◆ **INSTRUCTIONS TO FOLLOW**
Given the material below, output exactly the lines from the line with "DELFT. — PORCELAIN - DECORATIONS." to the line with "Vol. 3—P. 127A", both ends included, and no other lines.

◆ **THE DATA**

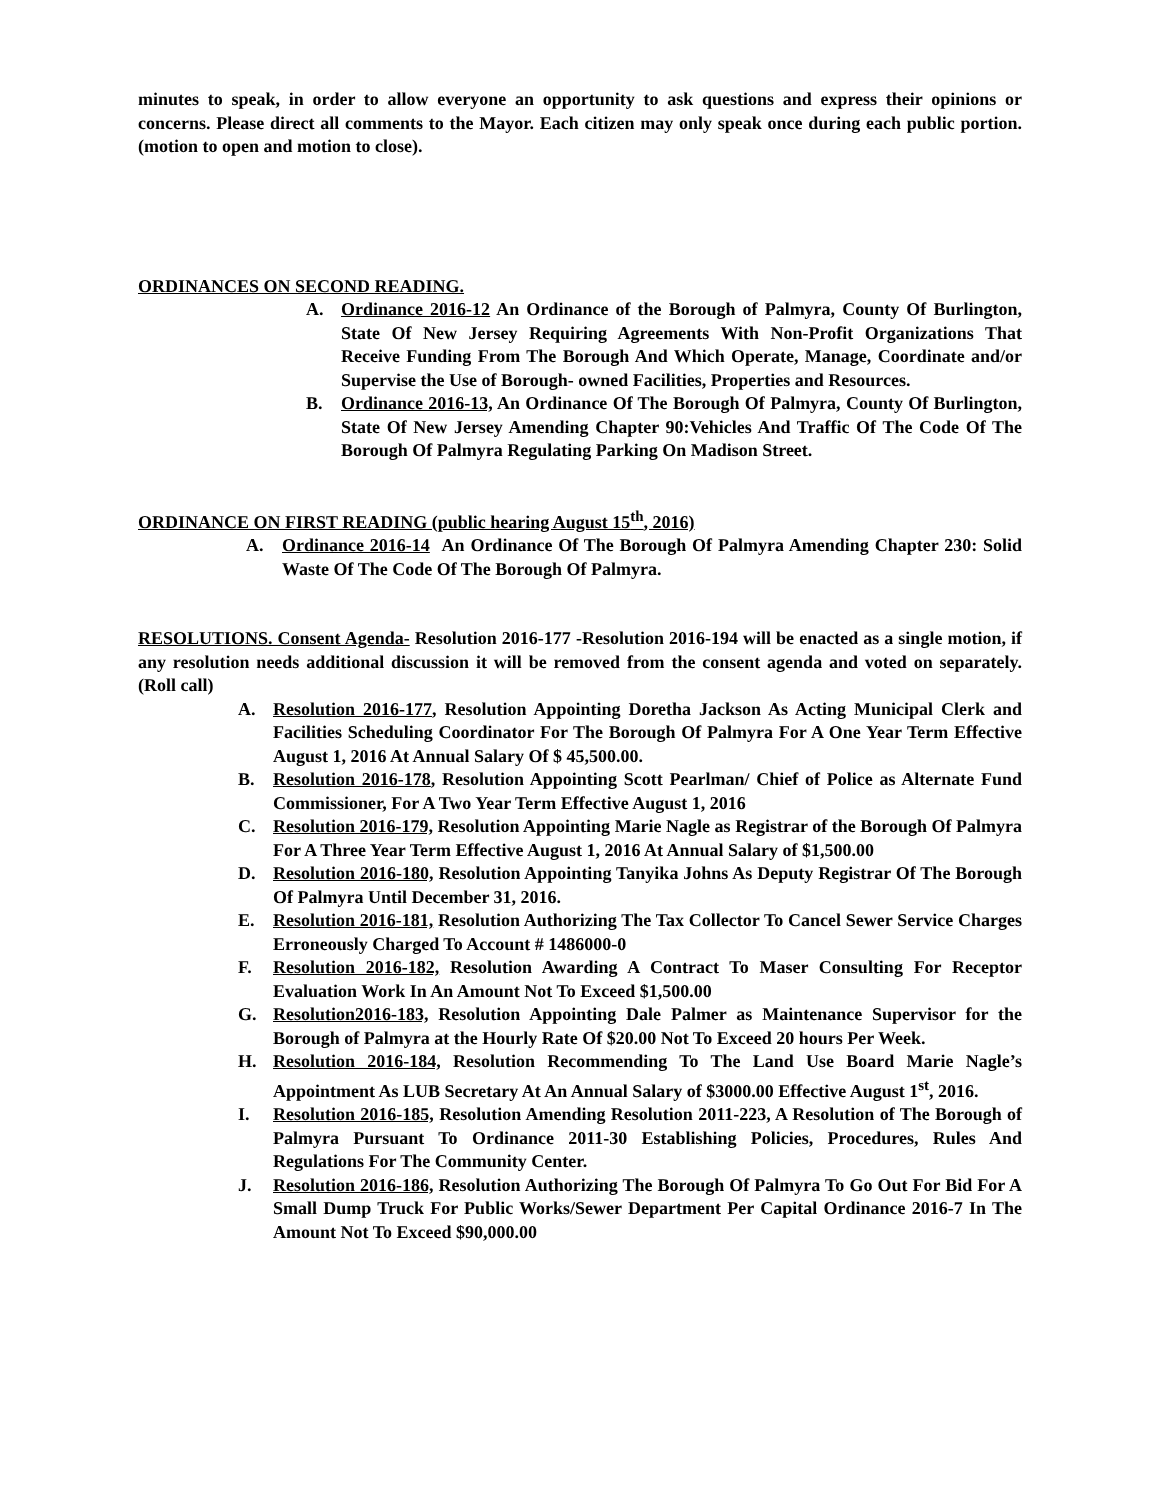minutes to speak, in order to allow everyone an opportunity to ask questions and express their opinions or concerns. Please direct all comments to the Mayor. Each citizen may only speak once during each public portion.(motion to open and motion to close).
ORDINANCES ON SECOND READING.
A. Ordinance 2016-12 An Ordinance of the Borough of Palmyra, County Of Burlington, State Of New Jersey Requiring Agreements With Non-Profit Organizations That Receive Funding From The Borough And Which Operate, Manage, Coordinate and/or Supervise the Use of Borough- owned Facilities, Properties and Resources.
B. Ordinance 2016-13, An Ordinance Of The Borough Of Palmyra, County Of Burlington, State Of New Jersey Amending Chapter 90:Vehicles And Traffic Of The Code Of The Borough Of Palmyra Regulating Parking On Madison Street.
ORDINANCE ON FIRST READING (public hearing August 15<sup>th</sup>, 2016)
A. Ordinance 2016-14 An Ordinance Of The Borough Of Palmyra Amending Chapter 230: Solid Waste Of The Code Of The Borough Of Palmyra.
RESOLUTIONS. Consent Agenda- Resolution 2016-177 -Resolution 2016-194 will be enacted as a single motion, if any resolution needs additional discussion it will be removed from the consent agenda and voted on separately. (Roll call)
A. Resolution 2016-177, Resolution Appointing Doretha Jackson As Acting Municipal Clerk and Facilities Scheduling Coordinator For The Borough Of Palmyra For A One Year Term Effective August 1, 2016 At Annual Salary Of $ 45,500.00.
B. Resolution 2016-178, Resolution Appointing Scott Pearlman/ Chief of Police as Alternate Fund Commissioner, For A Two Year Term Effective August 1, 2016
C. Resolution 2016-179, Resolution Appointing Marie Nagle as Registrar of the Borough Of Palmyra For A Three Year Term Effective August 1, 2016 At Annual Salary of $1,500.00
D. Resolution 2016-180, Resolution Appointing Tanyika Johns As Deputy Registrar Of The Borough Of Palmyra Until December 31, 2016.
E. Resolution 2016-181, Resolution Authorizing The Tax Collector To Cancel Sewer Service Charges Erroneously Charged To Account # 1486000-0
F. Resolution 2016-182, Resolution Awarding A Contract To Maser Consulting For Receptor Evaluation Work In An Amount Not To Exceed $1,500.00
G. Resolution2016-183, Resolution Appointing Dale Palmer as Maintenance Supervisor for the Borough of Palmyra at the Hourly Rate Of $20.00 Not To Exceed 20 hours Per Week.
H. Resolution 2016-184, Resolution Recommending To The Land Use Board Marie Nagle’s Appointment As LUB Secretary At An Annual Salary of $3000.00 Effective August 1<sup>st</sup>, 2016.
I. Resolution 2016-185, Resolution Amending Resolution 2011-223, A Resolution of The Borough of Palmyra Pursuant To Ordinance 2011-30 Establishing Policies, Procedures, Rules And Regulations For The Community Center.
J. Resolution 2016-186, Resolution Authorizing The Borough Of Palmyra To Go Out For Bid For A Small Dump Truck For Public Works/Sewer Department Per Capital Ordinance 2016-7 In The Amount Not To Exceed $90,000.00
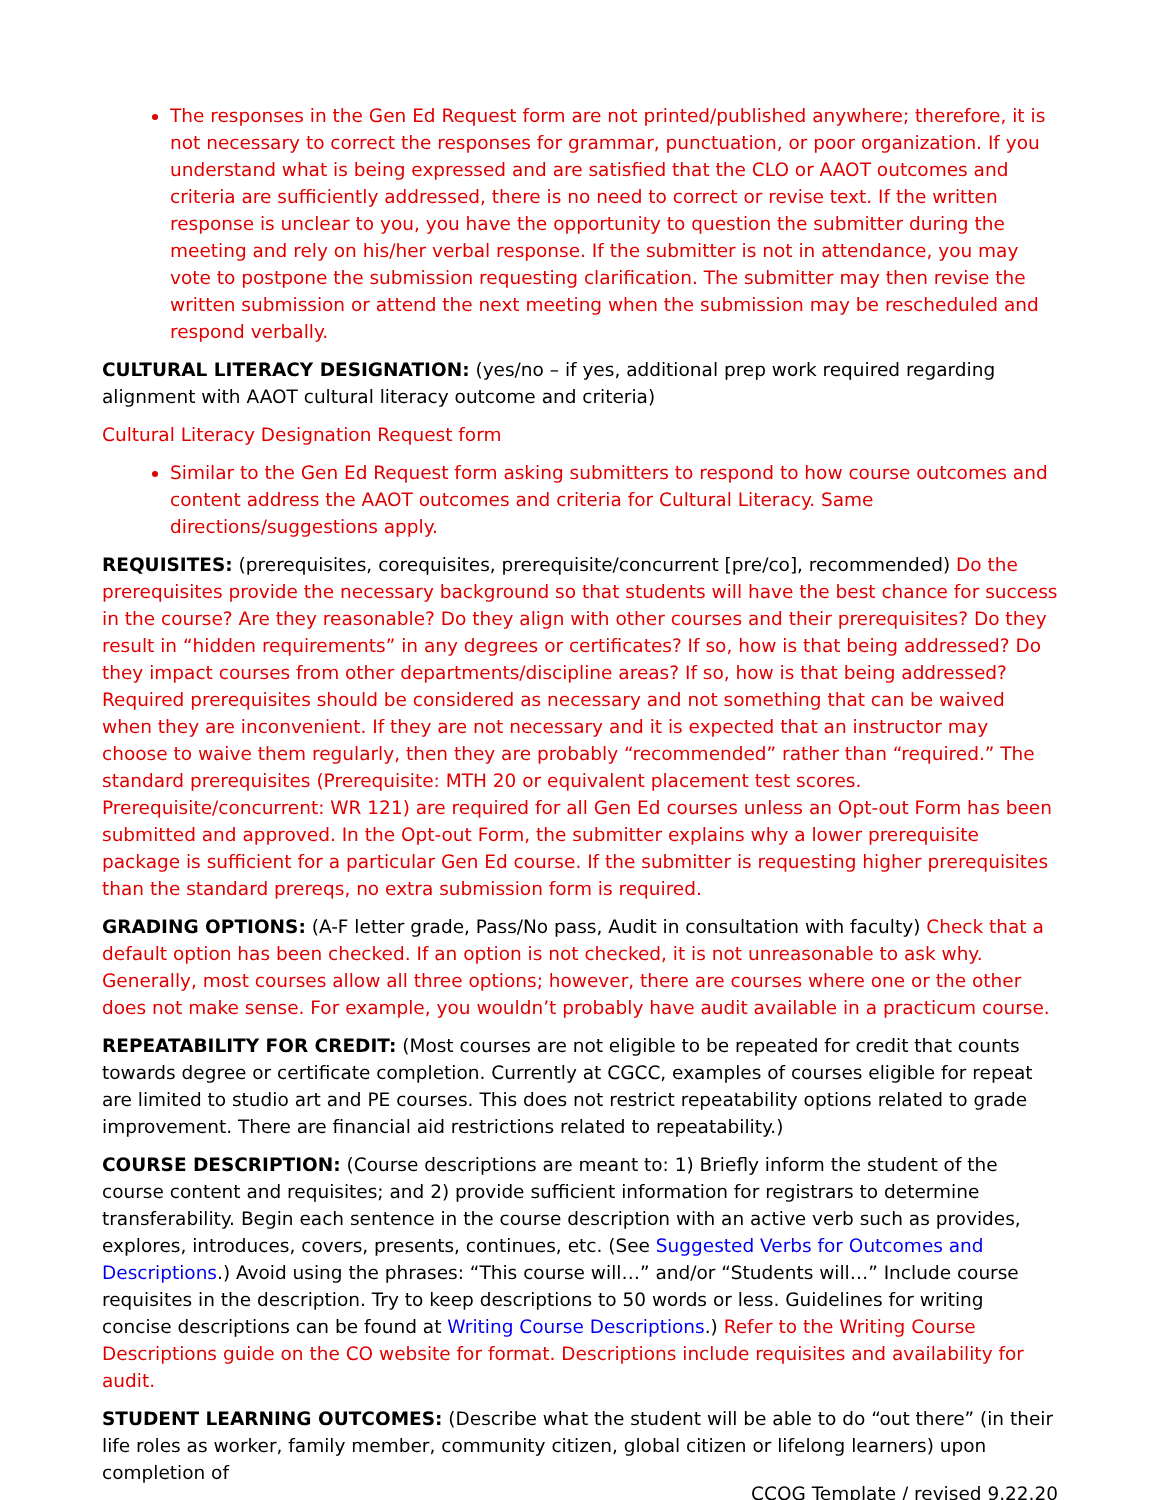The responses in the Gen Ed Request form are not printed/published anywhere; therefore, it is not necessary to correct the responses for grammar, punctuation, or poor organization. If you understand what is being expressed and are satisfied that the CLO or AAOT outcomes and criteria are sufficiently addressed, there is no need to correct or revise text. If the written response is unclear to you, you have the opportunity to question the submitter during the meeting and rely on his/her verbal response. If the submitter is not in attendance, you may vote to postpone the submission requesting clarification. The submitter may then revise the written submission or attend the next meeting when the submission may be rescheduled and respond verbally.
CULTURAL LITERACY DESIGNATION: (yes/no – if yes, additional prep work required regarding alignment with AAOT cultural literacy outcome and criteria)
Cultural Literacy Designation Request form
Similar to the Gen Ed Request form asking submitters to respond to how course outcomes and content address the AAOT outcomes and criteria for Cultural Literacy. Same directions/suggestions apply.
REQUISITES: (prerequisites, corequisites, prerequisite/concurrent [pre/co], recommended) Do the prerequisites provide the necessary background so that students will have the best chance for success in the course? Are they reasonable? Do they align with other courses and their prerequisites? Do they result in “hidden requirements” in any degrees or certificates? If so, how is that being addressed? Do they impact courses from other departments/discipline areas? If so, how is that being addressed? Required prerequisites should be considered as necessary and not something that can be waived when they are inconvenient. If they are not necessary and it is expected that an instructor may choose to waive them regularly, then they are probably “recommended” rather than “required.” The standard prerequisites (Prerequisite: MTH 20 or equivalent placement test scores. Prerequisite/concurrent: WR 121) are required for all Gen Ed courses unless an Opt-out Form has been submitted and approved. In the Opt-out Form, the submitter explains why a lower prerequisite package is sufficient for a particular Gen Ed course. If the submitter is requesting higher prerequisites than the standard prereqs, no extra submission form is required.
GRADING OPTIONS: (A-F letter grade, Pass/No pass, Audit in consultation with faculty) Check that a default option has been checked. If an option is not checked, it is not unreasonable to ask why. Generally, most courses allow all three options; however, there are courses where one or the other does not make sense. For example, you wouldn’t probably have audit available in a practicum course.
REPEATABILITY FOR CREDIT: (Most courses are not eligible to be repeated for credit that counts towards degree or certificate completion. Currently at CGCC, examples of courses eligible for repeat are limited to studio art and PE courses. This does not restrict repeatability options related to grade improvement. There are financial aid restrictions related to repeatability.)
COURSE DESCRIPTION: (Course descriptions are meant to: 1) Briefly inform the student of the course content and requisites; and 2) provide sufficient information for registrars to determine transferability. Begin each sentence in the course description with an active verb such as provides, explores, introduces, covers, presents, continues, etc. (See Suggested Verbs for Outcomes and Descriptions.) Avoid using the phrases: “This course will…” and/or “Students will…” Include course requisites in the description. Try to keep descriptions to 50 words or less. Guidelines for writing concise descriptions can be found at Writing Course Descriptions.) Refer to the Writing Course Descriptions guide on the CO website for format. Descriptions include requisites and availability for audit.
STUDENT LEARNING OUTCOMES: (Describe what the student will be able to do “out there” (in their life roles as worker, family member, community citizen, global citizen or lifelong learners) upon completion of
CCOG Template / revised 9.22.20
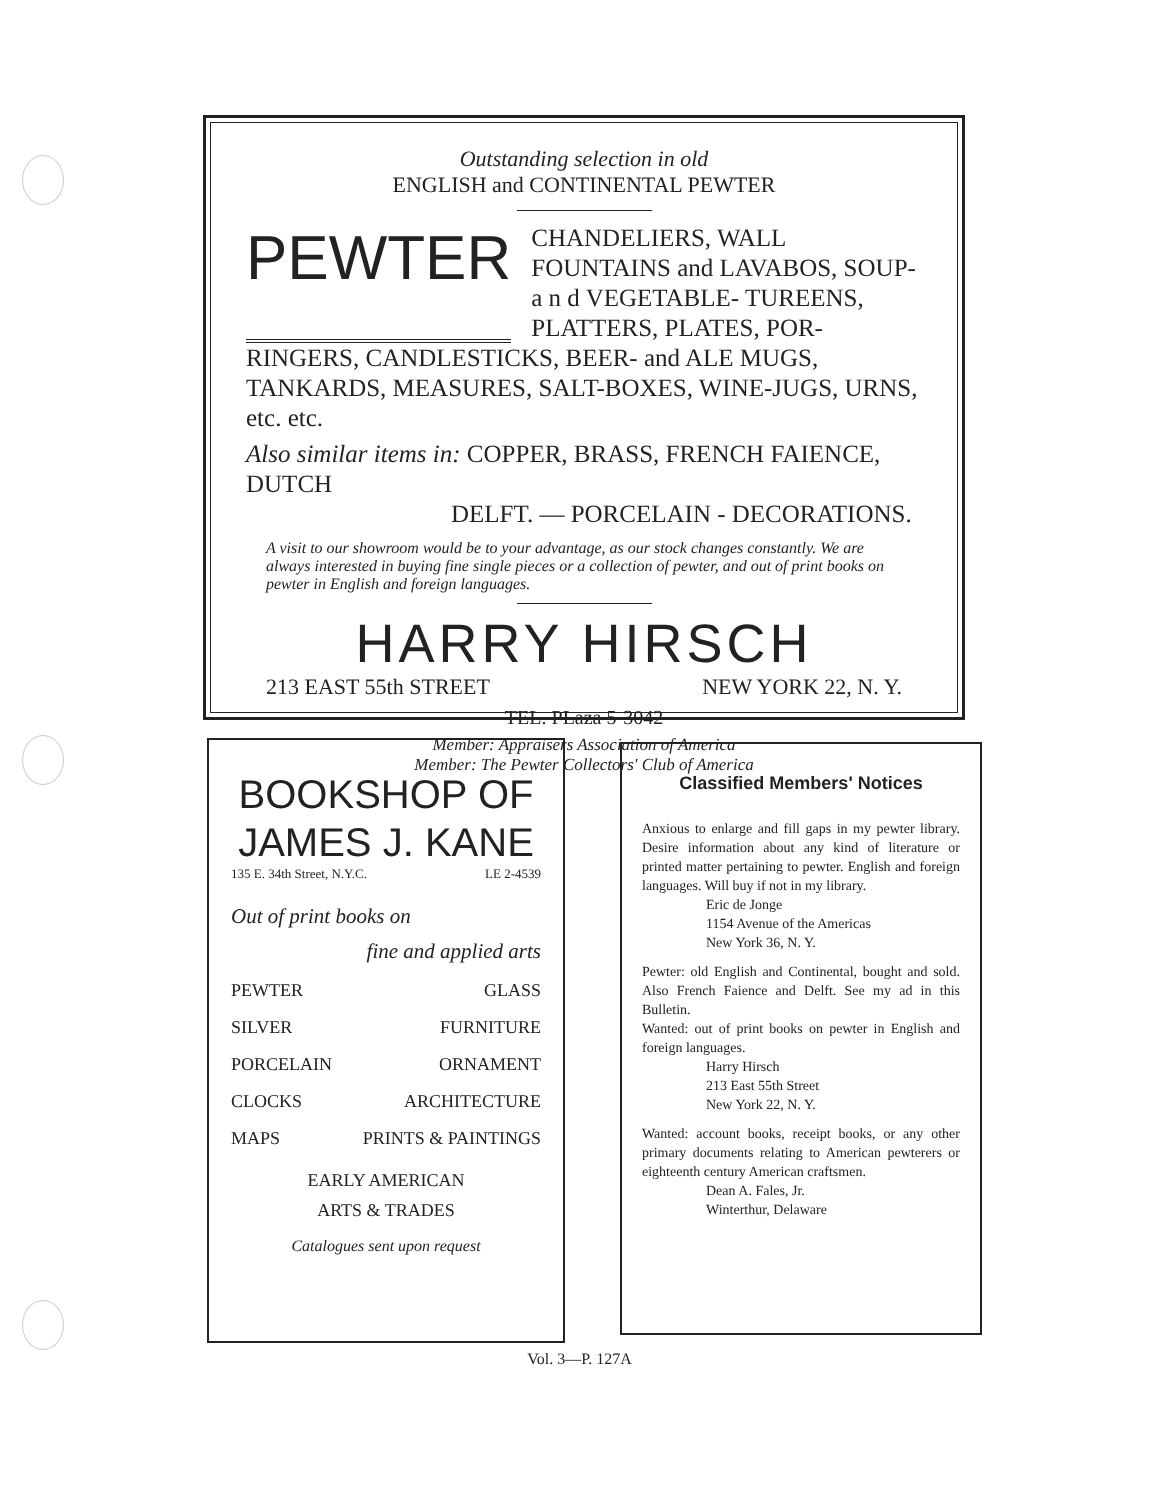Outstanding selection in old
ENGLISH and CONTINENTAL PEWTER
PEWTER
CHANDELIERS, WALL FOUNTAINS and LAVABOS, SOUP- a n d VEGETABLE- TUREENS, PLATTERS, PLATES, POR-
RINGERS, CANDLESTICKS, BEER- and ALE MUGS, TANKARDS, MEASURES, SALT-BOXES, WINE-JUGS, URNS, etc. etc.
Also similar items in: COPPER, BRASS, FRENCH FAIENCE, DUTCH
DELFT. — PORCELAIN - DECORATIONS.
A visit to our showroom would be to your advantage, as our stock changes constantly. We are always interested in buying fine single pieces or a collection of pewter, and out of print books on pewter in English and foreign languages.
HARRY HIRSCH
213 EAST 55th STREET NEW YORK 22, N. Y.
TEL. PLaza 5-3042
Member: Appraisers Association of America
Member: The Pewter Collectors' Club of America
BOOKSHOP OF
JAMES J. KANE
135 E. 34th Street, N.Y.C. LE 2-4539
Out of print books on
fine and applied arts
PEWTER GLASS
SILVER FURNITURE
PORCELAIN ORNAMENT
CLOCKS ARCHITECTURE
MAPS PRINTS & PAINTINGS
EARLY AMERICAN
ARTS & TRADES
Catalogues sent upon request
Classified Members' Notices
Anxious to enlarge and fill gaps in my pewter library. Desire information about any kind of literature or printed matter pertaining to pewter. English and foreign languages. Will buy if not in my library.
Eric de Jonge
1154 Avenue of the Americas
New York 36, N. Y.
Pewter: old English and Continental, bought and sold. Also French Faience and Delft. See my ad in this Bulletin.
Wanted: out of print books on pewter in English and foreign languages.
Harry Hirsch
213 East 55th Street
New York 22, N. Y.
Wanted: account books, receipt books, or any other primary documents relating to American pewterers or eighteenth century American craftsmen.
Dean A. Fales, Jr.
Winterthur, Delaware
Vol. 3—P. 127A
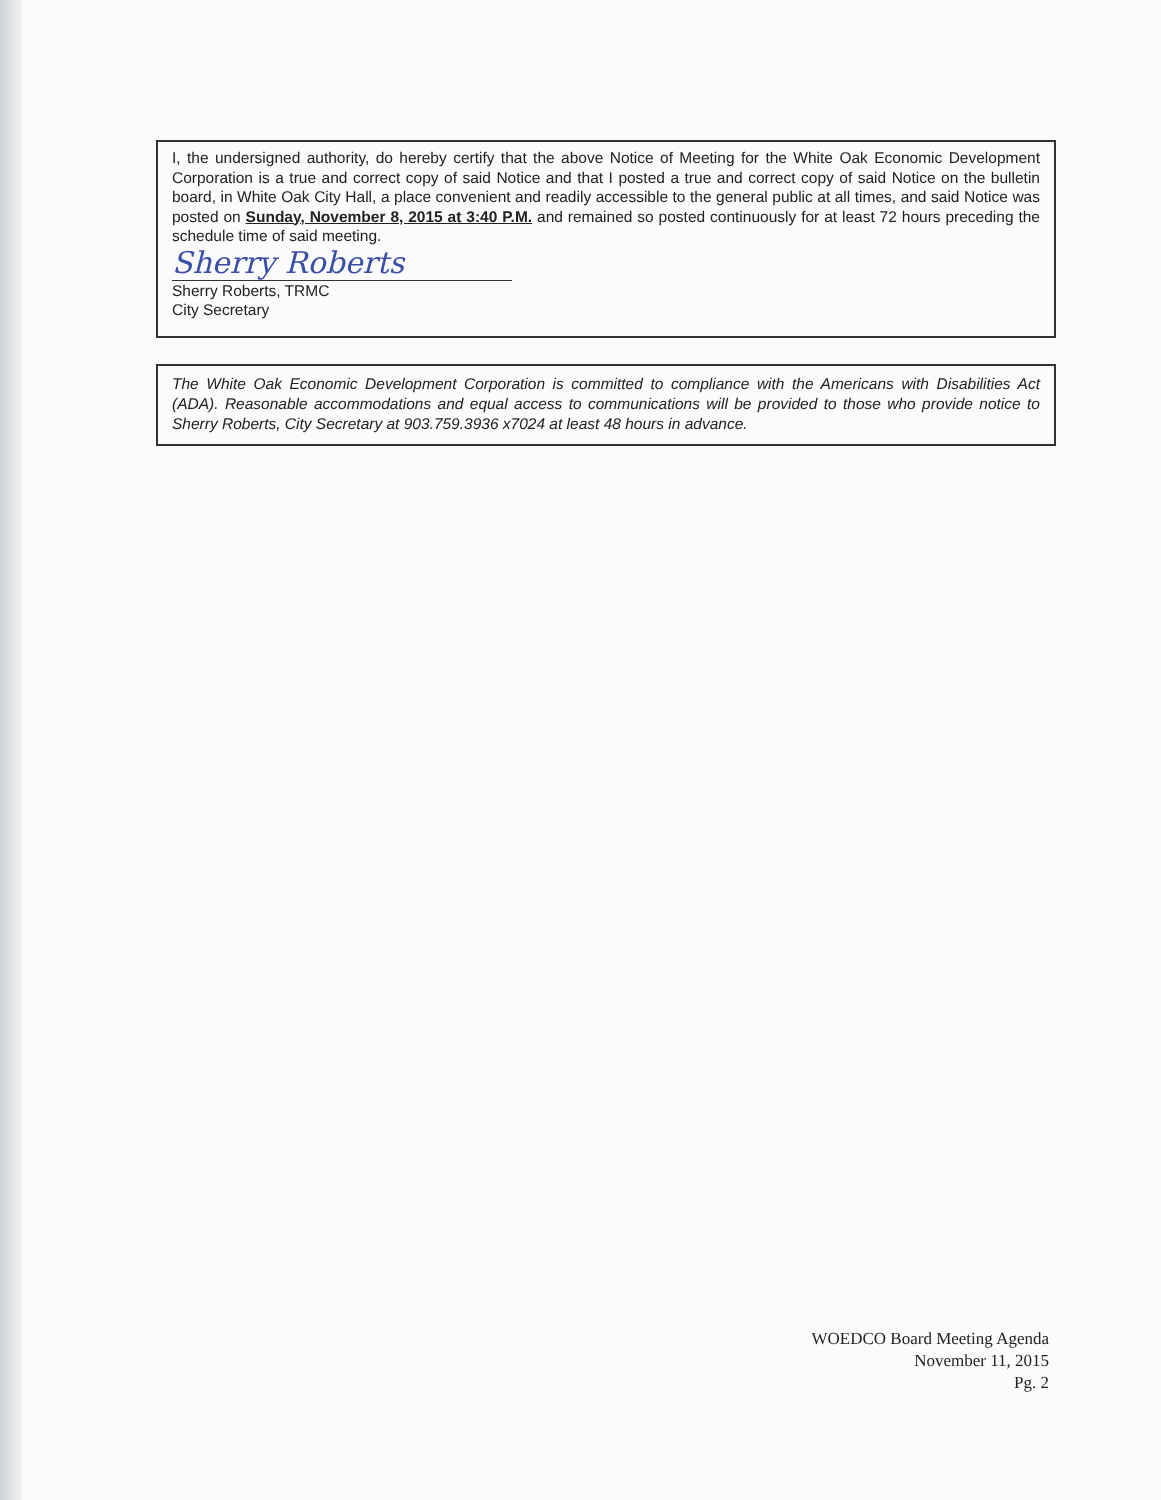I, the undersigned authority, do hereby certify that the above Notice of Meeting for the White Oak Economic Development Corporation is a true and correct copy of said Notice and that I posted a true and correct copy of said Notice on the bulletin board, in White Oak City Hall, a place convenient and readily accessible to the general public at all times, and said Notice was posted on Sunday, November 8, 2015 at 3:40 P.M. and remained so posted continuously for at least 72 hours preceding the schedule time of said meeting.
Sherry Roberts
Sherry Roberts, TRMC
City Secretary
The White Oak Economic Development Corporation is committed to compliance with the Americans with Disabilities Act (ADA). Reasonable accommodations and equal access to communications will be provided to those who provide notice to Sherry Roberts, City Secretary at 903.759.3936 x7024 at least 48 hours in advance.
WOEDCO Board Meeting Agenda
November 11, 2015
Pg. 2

◆ **OUTPUT OF THE EXERCISE**
DELFT. — PORCELAIN - DECORATIONS.
A visit to our showroom would be to your advantage, as our stock changes constantly. We are always interested in buying fine single pieces or a collection of pewter, and out of print books on pewter in English and foreign languages.
HARRY HIRSCH
213 EAST 55th STREET NEW YORK 22, N. Y.
TEL. PLaza 5-3042
Member: Appraisers Association of America
Member: The Pewter Collectors' Club of America
BOOKSHOP OF
JAMES J. KANE
135 E. 34th Street, N.Y.C. LE 2-4539
Out of print books on
fine and applied arts
PEWTER GLASS
SILVER FURNITURE
PORCELAIN ORNAMENT
CLOCKS ARCHITECTURE
MAPS PRINTS & PAINTINGS
EARLY AMERICAN
ARTS & TRADES
Catalogues sent upon request
Classified Members' Notices
Anxious to enlarge and fill gaps in my pewter library. Desire information about any kind of literature or printed matter pertaining to pewter. English and foreign languages. Will buy if not in my library.
Eric de Jonge
1154 Avenue of the Americas
New York 36, N. Y.
Pewter: old English and Continental, bought and sold. Also French Faience and Delft. See my ad in this Bulletin.
Wanted: out of print books on pewter in English and foreign languages.
Harry Hirsch
213 East 55th Street
New York 22, N. Y.
Wanted: account books, receipt books, or any other primary documents relating to American pewterers or eighteenth century American craftsmen.
Dean A. Fales, Jr.
Winterthur, Delaware
Vol. 3—P. 127A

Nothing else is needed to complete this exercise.